## Material provided
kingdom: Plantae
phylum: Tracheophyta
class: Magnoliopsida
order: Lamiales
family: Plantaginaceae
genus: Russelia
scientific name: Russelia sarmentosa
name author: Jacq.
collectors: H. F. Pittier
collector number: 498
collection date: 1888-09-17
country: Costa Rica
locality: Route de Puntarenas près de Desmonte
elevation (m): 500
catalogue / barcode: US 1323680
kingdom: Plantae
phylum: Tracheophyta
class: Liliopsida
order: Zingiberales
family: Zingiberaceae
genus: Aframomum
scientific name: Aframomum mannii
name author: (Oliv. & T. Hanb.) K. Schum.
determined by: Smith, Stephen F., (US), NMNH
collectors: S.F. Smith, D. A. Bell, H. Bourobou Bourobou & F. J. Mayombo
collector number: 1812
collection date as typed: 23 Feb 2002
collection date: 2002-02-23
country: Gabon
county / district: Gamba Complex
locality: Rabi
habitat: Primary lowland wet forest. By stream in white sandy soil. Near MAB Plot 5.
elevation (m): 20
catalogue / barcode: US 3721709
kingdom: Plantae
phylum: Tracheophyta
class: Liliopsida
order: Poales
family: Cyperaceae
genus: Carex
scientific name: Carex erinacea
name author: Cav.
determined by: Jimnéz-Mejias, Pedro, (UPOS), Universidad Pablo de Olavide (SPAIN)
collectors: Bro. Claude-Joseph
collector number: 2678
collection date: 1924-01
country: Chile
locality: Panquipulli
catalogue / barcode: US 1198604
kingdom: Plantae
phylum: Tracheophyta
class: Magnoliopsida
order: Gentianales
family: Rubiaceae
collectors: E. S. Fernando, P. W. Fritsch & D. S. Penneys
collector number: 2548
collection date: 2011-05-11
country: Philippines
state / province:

## Prompt
Render every line of the rows above as a Markdown table with two columns, No. and Line, where No. numbers each line in order. Skip any blank lines.

## Result of this exercise
| No. | Line |
|---|---|
| 1 | kingdom: Plantae |
| 2 | phylum: Tracheophyta |
| 3 | class: Magnoliopsida |
| 4 | order: Lamiales |
| 5 | family: Plantaginaceae |
| 6 | genus: Russelia |
| 7 | scientific name: Russelia sarmentosa |
| 8 | name author: Jacq. |
| 9 | collectors: H. F. Pittier |
| 10 | collector number: 498 |
| 11 | collection date: 1888-09-17 |
| 12 | country: Costa Rica |
| 13 | locality: Route de Puntarenas près de Desmonte |
| 14 | elevation (m): 500 |
| 15 | catalogue / barcode: US 1323680 |
| 16 | kingdom: Plantae |
| 17 | phylum: Tracheophyta |
| 18 | class: Liliopsida |
| 19 | order: Zingiberales |
| 20 | family: Zingiberaceae |
| 21 | genus: Aframomum |
| 22 | scientific name: Aframomum mannii |
| 23 | name author: (Oliv. & T. Hanb.) K. Schum. |
| 24 | determined by: Smith, Stephen F., (US), NMNH |
| 25 | collectors: S.F. Smith, D. A. Bell, H. Bourobou Bourobou & F. J. Mayombo |
| 26 | collector number: 1812 |
| 27 | collection date as typed: 23 Feb 2002 |
| 28 | collection date: 2002-02-23 |
| 29 | country: Gabon |
| 30 | county / district: Gamba Complex |
| 31 | locality: Rabi |
| 32 | habitat: Primary lowland wet forest. By stream in white sandy soil. Near MAB Plot 5. |
| 33 | elevation (m): 20 |
| 34 | catalogue / barcode: US 3721709 |
| 35 | kingdom: Plantae |
| 36 | phylum: Tracheophyta |
| 37 | class: Liliopsida |
| 38 | order: Poales |
| 39 | family: Cyperaceae |
| 40 | genus: Carex |
| 41 | scientific name: Carex erinacea |
| 42 | name author: Cav. |
| 43 | determined by: Jimnéz-Mejias, Pedro, (UPOS), Universidad Pablo de Olavide (SPAIN) |
| 44 | collectors: Bro. Claude-Joseph |
| 45 | collector number: 2678 |
| 46 | collection date: 1924-01 |
| 47 | country: Chile |
| 48 | locality: Panquipulli |
| 49 | catalogue / barcode: US 1198604 |
| 50 | kingdom: Plantae |
| 51 | phylum: Tracheophyta |
| 52 | class: Magnoliopsida |
| 53 | order: Gentianales |
| 54 | family: Rubiaceae |
| 55 | collectors: E. S. Fernando, P. W. Fritsch & D. S. Penneys |
| 56 | collector number: 2548 |
| 57 | collection date: 2011-05-11 |
| 58 | country: Philippines |
| 59 | state / province: |